If you are a business with inventory that you cannot sell right away, you might have to resort to terms. In this case, even though you are still making the sale, you have to wait months or years to get the cash. Are you in business to make money or are you in business to be a bank? If you are not a bank, don’t think like one. Examine your own terms and try not to extend credit if you don’t have to. However, if you do find yourself in a position where you will allow an extension of credit, know that there are several types of credit and find the one that works best for you.
Contract of sale – the standard payment we have been referring to throughout this paper. Ensure your own expenses are covered and define a schedule for repayment when you create a contract.
Capital Lease – This lease is very similar to a contract of sale and requires that one of four criteria be met.
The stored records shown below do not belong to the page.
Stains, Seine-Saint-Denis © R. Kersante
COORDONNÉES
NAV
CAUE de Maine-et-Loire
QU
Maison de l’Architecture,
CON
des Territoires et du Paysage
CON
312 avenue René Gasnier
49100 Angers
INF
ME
The lease is classified as a purchase.
The lease is worth more than 75% of the products estimated worth.
The lease contains the option to purchase for less than market value.
The value of the lease payment at the beginning of the lease is at least equal to 90% of the fair value of the leased product.
Operating Lease (true lease) – This lease allows the lessee to use the product but not own the product. At the end of the lease term, the lessee can choose to purchase the product or return it.
Layaway – The customer can purchase the product without paying the entire amount but does not take the item home with them until the product is paid in full. This repayment option has not been practiced as frequently in recent years but is making a comeback as Americans are rethinking the use of their credit cards for purchases.
The Bottom Line
Businesses have choices when it comes to extending credit terms, so know your options and the guidelines of those options to find the best way to maintain your cash flow. Stay on top of your payables and receivables without causing any undue stress on your business’ finances. In short, make sure you have covered your bases so that all your hard costs are always covered—your suppliers/vendors, overhead, payroll, etc. You need to know when your receivables are due, and if necessary, ensure that you have written contracts. Both the money and the contract are economic resources for your company. If you make good decisions and plan correctly, your business should be able to weather an economic storm and cover the majority of the loss with minimal damage.
Finding good accounting software that is fully integrated, like Cougar Mountain Software, is best because its single-entry integration cuts down on user error. Nevertheless, accounting software cannot do it all. Small business owners need to prepare for, and expect, the worst in these uncertain times. Through preparedness, which includes the implementation of the right software, they will have the tools to stay afloat in the turbulent economy.